Discurso del presidente en la entrega de los V Premios Hay Derecho

Porque las personas también cuentan: los cuatro pilares del progreso democrático

Señor ministro, secretaria de Estado, autoridades y personalidades, señoras y señores presentes:

Hoy es un día grande para la Fundación. Lo es por tratarse de algo tan festivo como la entrega de unos premios, pero también por su cada vez más numerosa concurrencia y repercusión. No estamos ya lejos de una entrega de los Oscar o de los Goya, y creo que debemos copiar de ellos tres cosas: hacer muchos agradecimientos, meterse con las autoridades y decirle algo bonito a los premiados.

Con las autoridades no voy a hacer sangre. Solo diré que hay muchas, más que nunca: ministros, secretarias de estado, diputados, ex vicepresidentes del Congreso. Me pregunto si es que la Fundación se está adocenando o al contrario, que estamos llegando al poder. No sé qué contestar: sólo digo que el año pasado quise pasar por moderno y me quité la corbata y este año me la pongo de nuevo. Es broma, me consta que quienes están presentes son autoridades que comulgan con nuestros ideales de democracia, Estado de Derecho y regeneración.

En cuanto a los agradecimientos, diré “muchas gracias”, en primer lugar, a todos los asistentes por permitir, pagando la cena, que se celebre este acto, tan grato y tan importante para la Fundación. Con esta que sabemos es frugal colación contribuís a nuestro propósito fundacional.

Muchas gracias también a quienes hacen posible este premio y, en realidad, toda la actividad de la Fundación: Carmina Álvarez Merino, Carlota Tarín y Alicia García, y  Carmen González, que se nos va, y que ha pasado de las musas del teatro, su gran afición, en algo más de horas veinticuatro, que diría Lope.

Y un reconocimiento a mis coeditores Elisa de la Nuez, que además es la secretaria general, Segismundo Álvarez, Rodrigo Tena, Fernando Gomá, Matilde Cuena, y a los queridos junior, pero ya no tanto, Ignacio Gomá Garcés, Pablo Ojeda, Miguel Fernández Benavides, Nicolás González Muñoz y Matías González Corona.

Y a los patronos no editores del blog que, aunque no puedan estar tanto en el día a día, sí contribuyen en la administración de la fundación y con sus desinteresadas aportaciones, sin las cuales, lo afirmo rotundamente, la Fundación no podría existir: Mercedes Fuertes, Alfonso Ramos, Álvaro Delgado, Fernando Rodríguez Prieto, Manuel López Acebedo, Juan Lozano García Gallardo, José Ramón Couso, Urbano Álvarez Merino, Concepción Barrio del Olmo, Rafael Tamames y César Molinas y una mención especial a Ignacio Pi, Rodrigo Tena y Rafael Rivera que intervienen además activamente en la comisión ejecutiva. Y muchas gracias al Consejo Asesor, compuesto por 21 personas, que este año ha comenzado a darnos sus sugerentes ideas.

+++

● **TAREA**
Según el discurso de los V Premios Hay Derecho, ¿cuántas personas componen el Consejo Asesor de la Fundación?

+++

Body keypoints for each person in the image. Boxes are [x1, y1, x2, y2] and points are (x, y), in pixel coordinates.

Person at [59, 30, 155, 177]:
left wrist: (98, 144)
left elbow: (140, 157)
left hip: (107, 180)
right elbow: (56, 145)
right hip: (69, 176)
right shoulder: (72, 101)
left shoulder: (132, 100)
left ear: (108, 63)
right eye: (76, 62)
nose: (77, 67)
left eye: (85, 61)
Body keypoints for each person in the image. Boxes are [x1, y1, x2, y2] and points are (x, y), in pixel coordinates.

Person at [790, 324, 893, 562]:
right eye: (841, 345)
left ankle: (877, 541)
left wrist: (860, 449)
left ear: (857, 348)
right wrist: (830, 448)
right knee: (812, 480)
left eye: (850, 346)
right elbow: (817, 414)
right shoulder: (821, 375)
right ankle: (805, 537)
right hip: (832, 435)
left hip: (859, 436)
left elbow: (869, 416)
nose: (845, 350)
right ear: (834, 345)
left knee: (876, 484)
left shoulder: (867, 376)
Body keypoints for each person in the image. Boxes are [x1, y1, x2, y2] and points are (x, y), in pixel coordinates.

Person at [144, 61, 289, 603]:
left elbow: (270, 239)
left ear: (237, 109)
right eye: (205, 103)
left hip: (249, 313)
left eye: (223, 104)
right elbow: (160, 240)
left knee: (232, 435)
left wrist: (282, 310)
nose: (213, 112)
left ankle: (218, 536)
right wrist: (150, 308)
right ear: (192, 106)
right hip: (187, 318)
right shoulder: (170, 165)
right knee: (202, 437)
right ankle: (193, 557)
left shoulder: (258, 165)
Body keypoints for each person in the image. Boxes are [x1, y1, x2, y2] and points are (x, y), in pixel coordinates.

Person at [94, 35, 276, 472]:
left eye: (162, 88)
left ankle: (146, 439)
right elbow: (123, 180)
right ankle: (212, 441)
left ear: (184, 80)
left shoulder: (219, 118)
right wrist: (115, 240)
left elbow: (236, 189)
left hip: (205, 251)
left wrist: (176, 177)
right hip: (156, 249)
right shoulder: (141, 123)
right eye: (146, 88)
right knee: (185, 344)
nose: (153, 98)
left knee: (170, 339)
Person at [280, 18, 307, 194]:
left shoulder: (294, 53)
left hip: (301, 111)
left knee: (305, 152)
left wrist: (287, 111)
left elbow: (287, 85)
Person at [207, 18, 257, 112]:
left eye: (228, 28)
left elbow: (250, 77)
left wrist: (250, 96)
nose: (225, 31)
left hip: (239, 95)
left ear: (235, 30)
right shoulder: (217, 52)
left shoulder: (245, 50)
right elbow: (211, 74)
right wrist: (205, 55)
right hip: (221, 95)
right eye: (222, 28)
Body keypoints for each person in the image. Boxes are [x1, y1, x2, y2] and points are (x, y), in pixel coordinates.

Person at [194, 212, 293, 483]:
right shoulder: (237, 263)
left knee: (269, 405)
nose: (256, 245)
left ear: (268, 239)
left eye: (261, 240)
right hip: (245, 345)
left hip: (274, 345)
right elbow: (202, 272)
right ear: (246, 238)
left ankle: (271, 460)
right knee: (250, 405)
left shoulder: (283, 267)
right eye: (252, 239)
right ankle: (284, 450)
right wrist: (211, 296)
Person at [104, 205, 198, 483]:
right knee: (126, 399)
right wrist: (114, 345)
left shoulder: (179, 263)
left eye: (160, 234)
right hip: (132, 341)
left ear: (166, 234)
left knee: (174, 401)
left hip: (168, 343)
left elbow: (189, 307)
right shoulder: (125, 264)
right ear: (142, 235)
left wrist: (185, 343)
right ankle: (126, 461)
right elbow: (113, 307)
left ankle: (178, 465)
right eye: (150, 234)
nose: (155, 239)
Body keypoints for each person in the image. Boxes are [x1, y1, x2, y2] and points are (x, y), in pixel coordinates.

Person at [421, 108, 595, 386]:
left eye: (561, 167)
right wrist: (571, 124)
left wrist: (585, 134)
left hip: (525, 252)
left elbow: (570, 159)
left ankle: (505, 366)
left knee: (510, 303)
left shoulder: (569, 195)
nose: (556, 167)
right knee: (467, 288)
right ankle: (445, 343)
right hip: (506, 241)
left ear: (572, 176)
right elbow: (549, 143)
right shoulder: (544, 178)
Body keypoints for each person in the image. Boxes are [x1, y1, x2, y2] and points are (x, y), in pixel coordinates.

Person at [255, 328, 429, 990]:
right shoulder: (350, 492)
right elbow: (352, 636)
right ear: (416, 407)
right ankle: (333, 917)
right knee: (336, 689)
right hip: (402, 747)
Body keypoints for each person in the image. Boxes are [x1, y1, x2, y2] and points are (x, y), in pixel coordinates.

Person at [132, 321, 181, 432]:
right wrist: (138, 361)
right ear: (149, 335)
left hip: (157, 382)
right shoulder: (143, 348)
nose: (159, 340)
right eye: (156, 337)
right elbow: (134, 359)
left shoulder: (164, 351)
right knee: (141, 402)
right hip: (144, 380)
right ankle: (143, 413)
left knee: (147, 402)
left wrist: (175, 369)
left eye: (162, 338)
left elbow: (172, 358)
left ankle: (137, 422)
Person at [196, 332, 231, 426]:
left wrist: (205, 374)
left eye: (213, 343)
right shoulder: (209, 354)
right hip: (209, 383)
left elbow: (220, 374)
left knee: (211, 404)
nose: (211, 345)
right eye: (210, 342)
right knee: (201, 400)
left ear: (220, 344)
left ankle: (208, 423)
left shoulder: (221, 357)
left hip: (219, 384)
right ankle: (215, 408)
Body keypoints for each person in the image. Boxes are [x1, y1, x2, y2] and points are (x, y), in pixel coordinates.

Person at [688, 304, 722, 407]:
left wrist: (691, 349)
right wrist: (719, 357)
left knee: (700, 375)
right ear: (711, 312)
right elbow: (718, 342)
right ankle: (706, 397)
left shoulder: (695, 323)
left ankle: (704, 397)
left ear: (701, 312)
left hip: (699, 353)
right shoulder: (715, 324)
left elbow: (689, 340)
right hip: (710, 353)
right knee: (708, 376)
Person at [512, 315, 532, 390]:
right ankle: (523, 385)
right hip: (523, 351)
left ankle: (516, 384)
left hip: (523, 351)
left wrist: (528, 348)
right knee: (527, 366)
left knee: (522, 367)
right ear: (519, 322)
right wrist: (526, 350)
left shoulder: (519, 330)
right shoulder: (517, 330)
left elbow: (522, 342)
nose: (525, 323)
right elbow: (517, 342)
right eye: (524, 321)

+++

● **RESPUESTA**
21 personas.